Dr. Sam Lucy of Cambridge University said the bodies “tend to be people buried fully dressed, so they’ve got brooches and beads holding bits of clothing together. Some of them have got spearheads and the former remains of shields with them.”

She adds that the recent finds “give huge potential for further research and actually finding out what was going on in the Cambridge area during this particular period. We get a really nice picture of a community and death and we try to use that to tell us a bit about how they were living their lives as well.”

Archaeologists are, for instance, keen to determine if any of the bodies died as a result of the Justinianic plague (probably bubonic plague, which at its height around the 6th century was said to be killing 5000 people in Constantinople every day).

As a result, Kings College is funding a four-year research fellowship into late Medieval and early Roman Britain.

The Kings College site is not the only one in Cambridge in which housing projects have revealed Anglo-Saxon finds.

Cambridge Archaeological Unit was brought in ahead of a new housing development at Trumpington in 2010 and has resulted in the discovery of a young, high-status Anglo-Saxon woman buried in a bed, plus a large number of grave goods including gold and garnet crosses.

Gold and garnet cross – Image credit: Ethan Doyle White – CC BY-SA 4.0

 

This, plus the fact that Trumpington was an early Christian site, suggests that the young woman, who was still in her teens, may have been Christian rather than Pagan, perhaps an eminent member of one of the very early Christian communities in rural East Anglia (early Christians did not prohibit grave goods).

Gold pins from the Trumpington bed burial site – Image credit: Ethan Doyle White – CC BY-SA 4.0


All of these recent discoveries are contributing to building up a picture of post-Roman Britain. The idea that the country reverted to primitive conditions after the legions were pulled out is no longer seen as accurate: the recent find of a magnificent post-Roman mosaic at a villa in Gloucestershire suggests that a number of people were trying to maintain the life that they or their forebears had known under the occupation (the ‘change vs continuity’ debate which is referenced below).

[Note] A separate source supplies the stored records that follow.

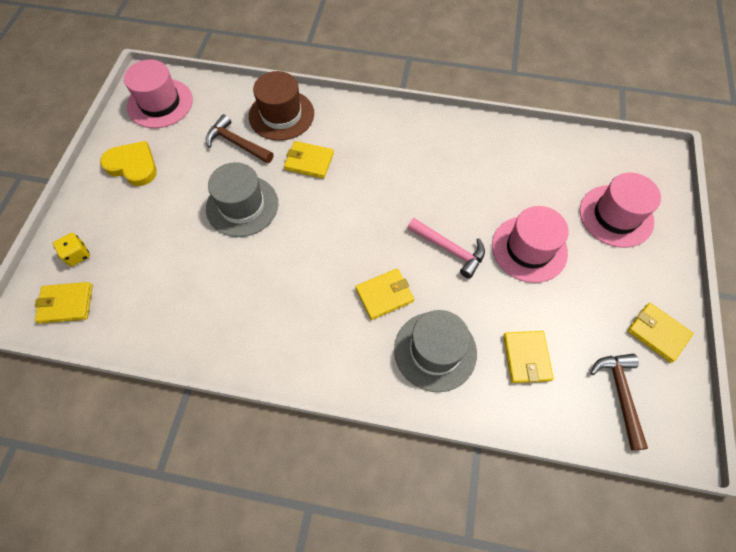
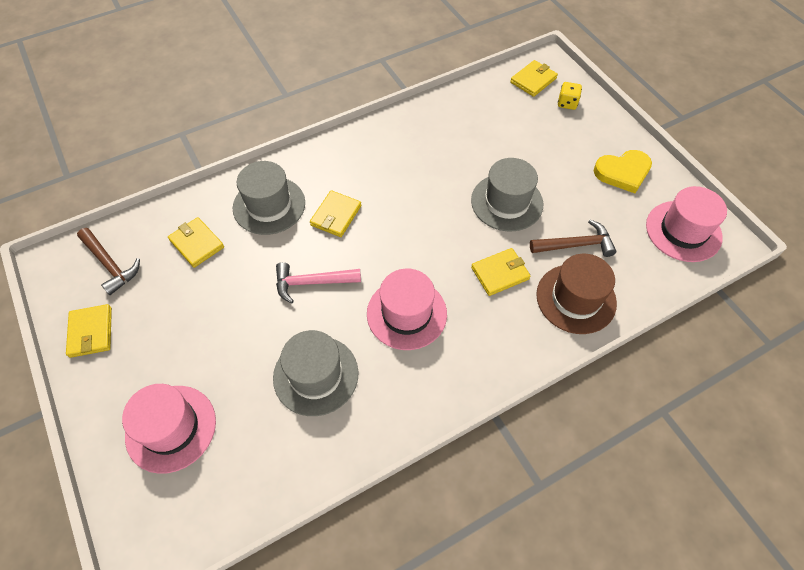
camera: 140 degrees right, 5 degrees down
pink hat [492,206,569,283] -> pink hat moved to [367,269,447,350]
yellow wallet [627,303,694,363] -> yellow wallet turned 75 degrees clockwise [66,304,112,358]
none -> grey hat [273,330,358,416]

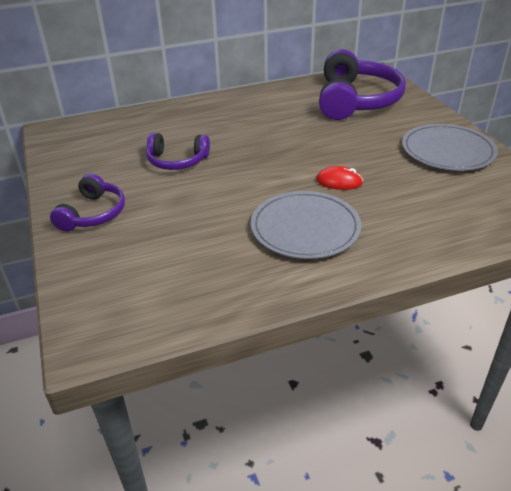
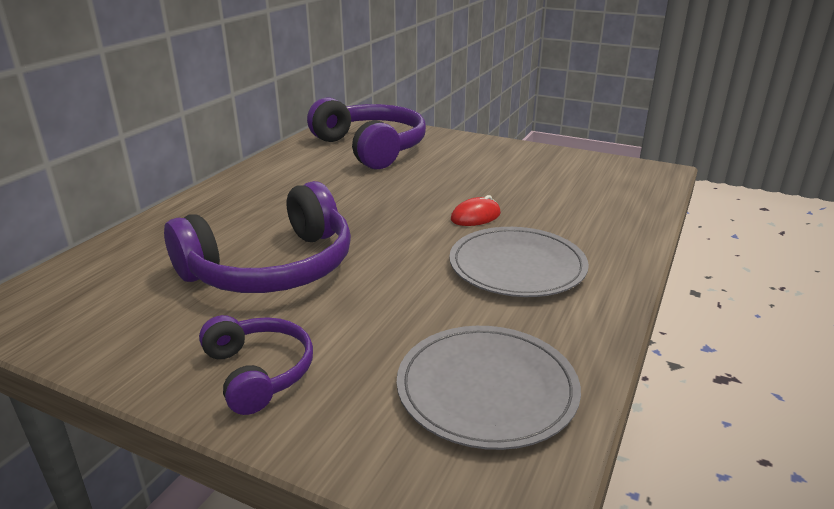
camera: 45 degrees left, 10 degrees down
purple headphones [146,133,210,170] -> purple headphones [164,181,351,293], size x1.83
grey plate [402,124,498,171] -> grey plate moved to [397,326,581,450]

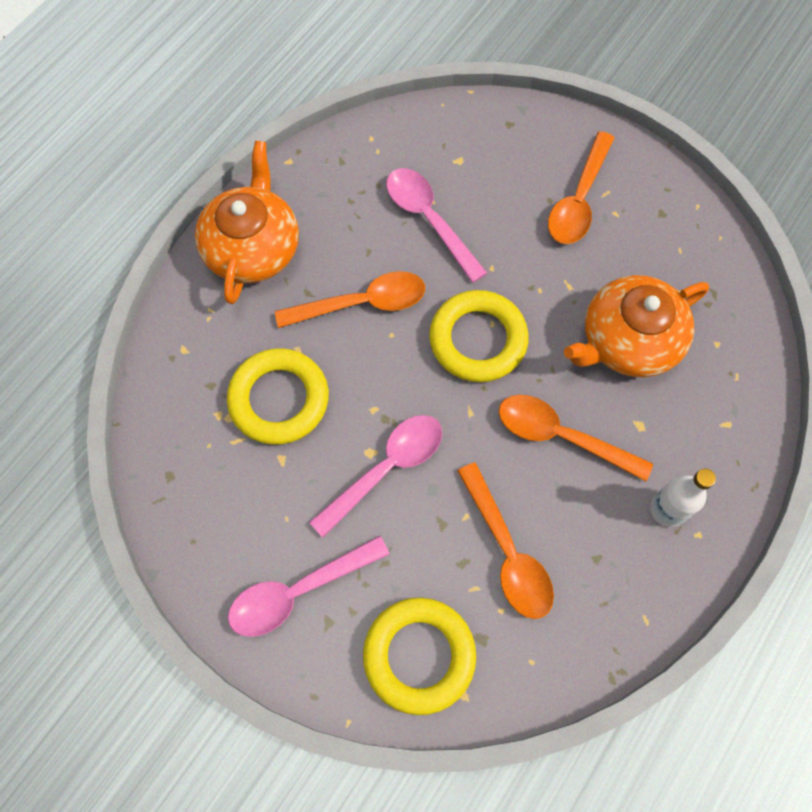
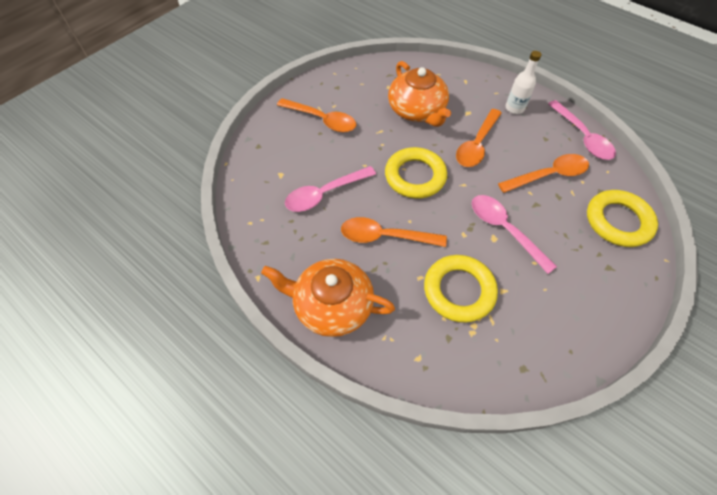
camera: 85 degrees left, 10 degrees down
pink spoon [228,535,390,637] -> pink spoon moved to [548,100,616,160]
orange spoon [275,271,425,328] -> orange spoon turned 75 degrees counterclockwise [341,217,447,247]

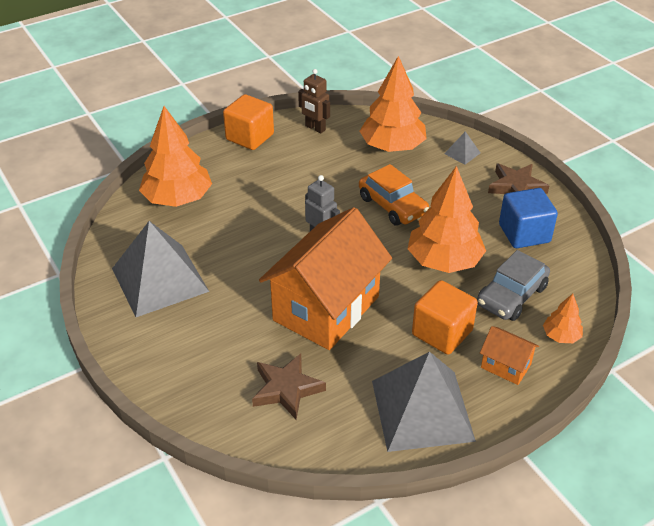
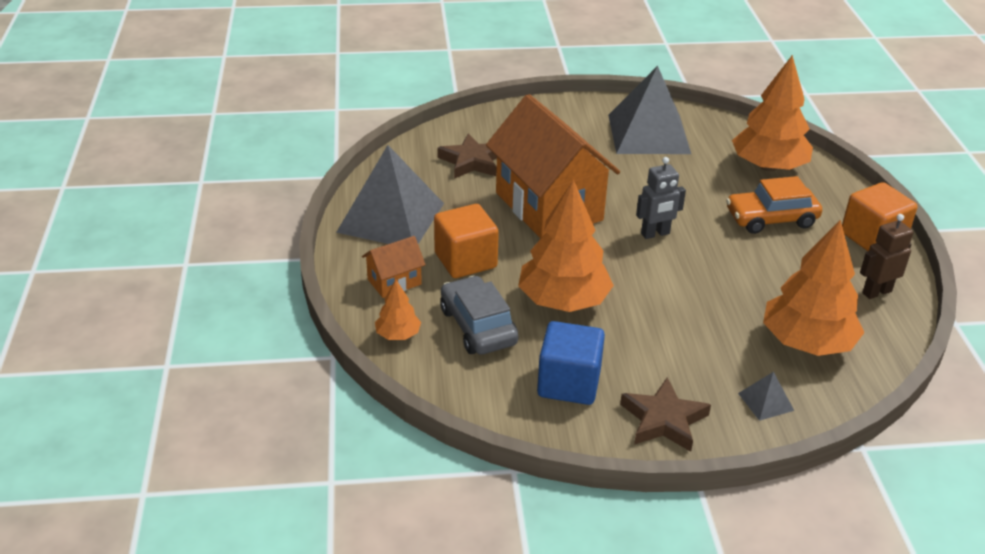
camera: 115 degrees right, 5 degrees down
orange car [359,164,429,226] -> orange car moved to [726,176,822,234]

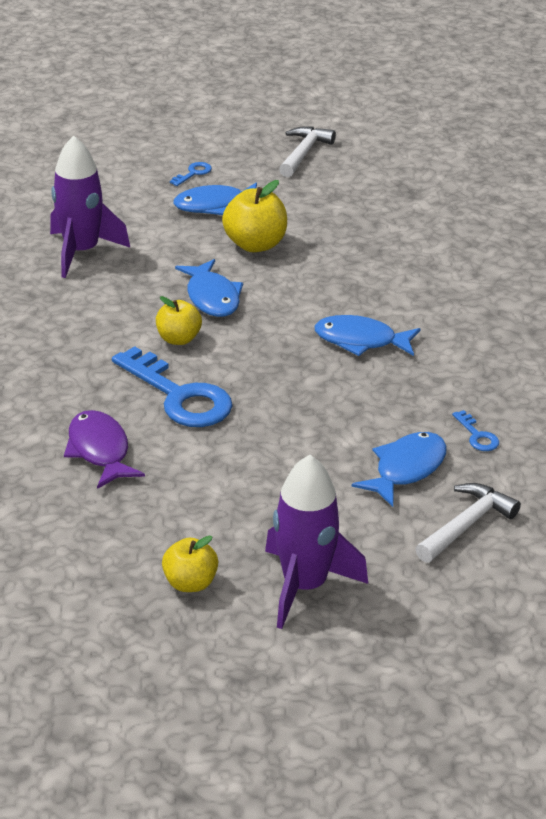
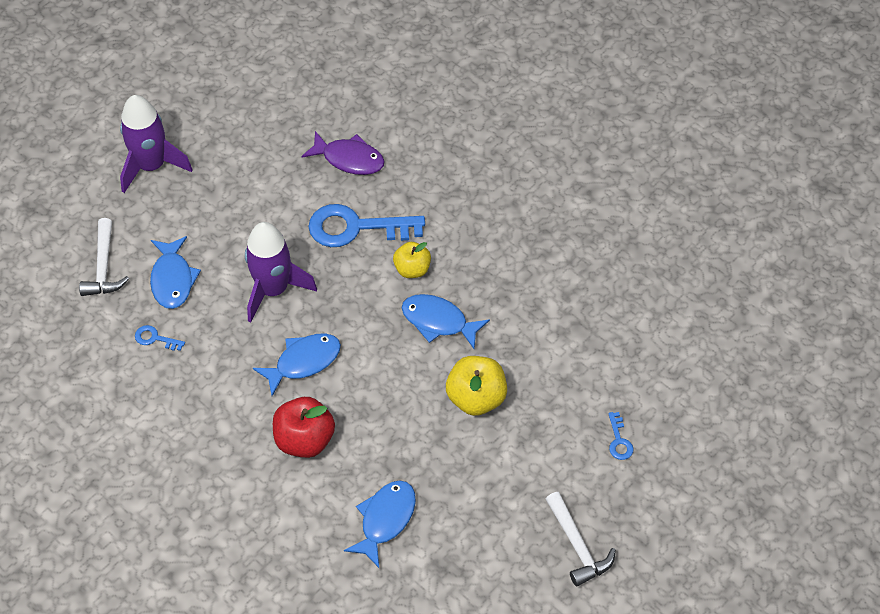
camera: 135 degrees right, 20 degrees up
purple rocket [50,136,130,278] -> purple rocket moved to [245,222,317,322]
yellow apple [162,535,218,592] -> none
blue fish [173,182,257,215] -> blue fish moved to [344,480,416,568]
none -> red apple [273,397,335,458]

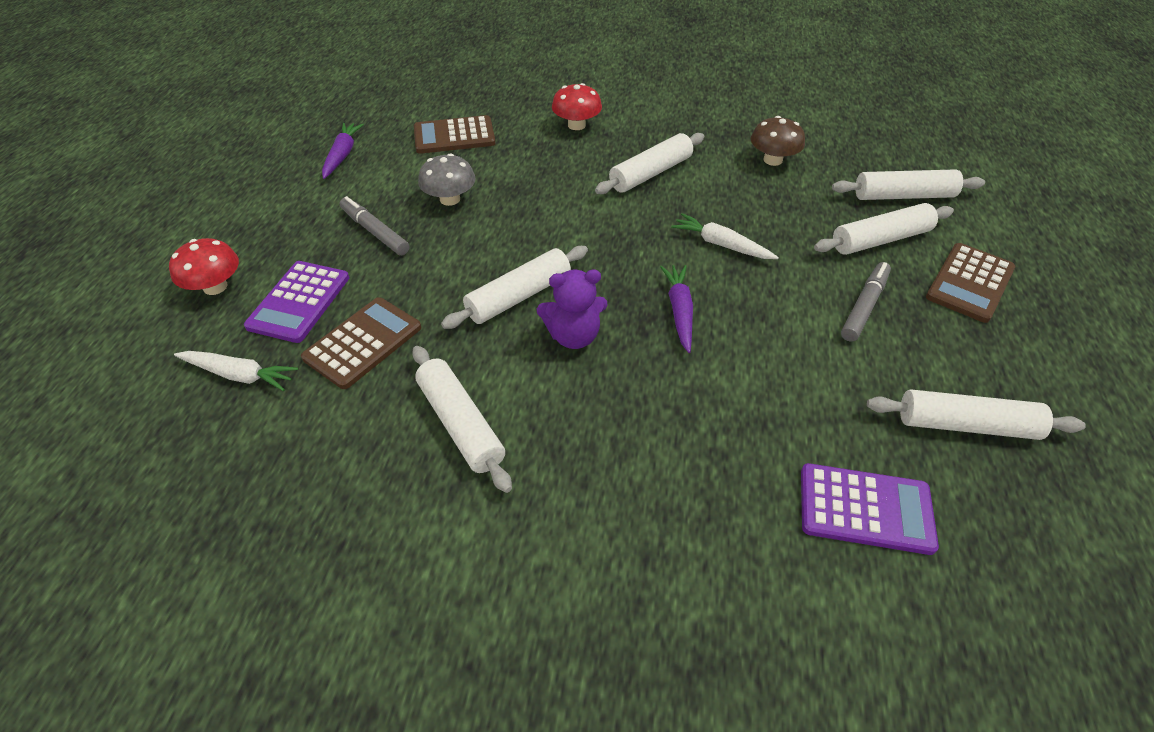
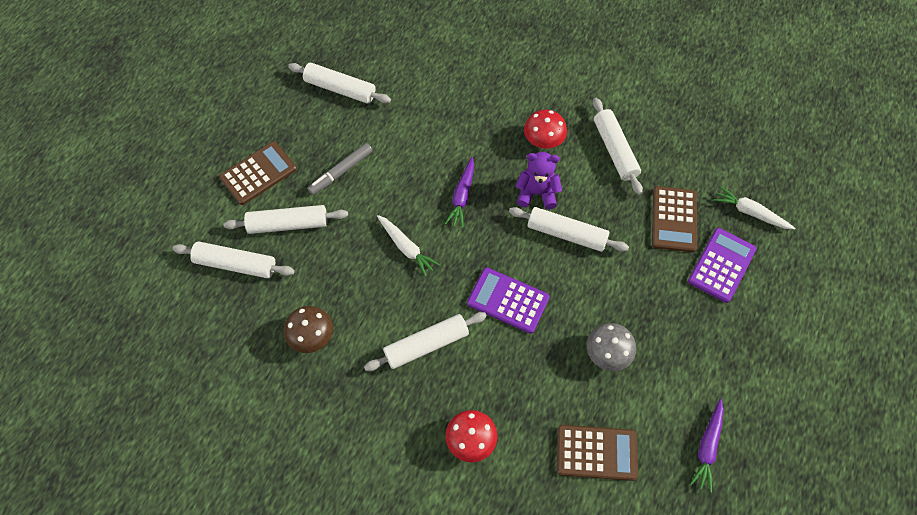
camera: 165 degrees left, 15 degrees up
red mushroom [169,238,239,295] -> red mushroom moved to [524,110,567,149]
brown calculator [301,297,422,389] -> brown calculator turned 45 degrees counterclockwise [652,186,697,252]
grey marker [340,196,409,255] -> none
white rolling pin [441,246,588,329] -> white rolling pin turned 45 degrees clockwise [509,207,629,252]
purple calculator [801,463,939,555] -> purple calculator moved to [467,267,550,334]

The degree to which this persisted, as England fell under increasing assault from the Saxon Shore and other east coast points of vulnerability, has yet to be determined, but finds such as the Saxon graveyard in Cambridge gives us a clearer view of how all these early Britons may have seen the Romans and their way of life. Such finds also give a clearer picture of the extent of trade at this time: the garnets in the Anglo Saxon cross mentioned above may have come from as far away as India and we know that some of the Romano-Celtic chieftains possessed items from Constantinople.

British Pagan and Shamanic practitioner, Karen Kelly told TWH, “… this is the second site in the vicinity which seems to be producing both late Roman and early Saxon burials. There is a major research thing at the moment looking at bone DNA and isotopic analysis (look at ‘after the plague’ on the dept. website) on burials.”

Kelly continued, “They are certainly looking at the other site (Hatherdene Close). Interesting, as it may help address the change vs continuity debate. If they are using the same cemeteries and the burials seem to respect each other, it argues for continuity. If DNA and isotopic analysis shows they are the same, it may prove it.”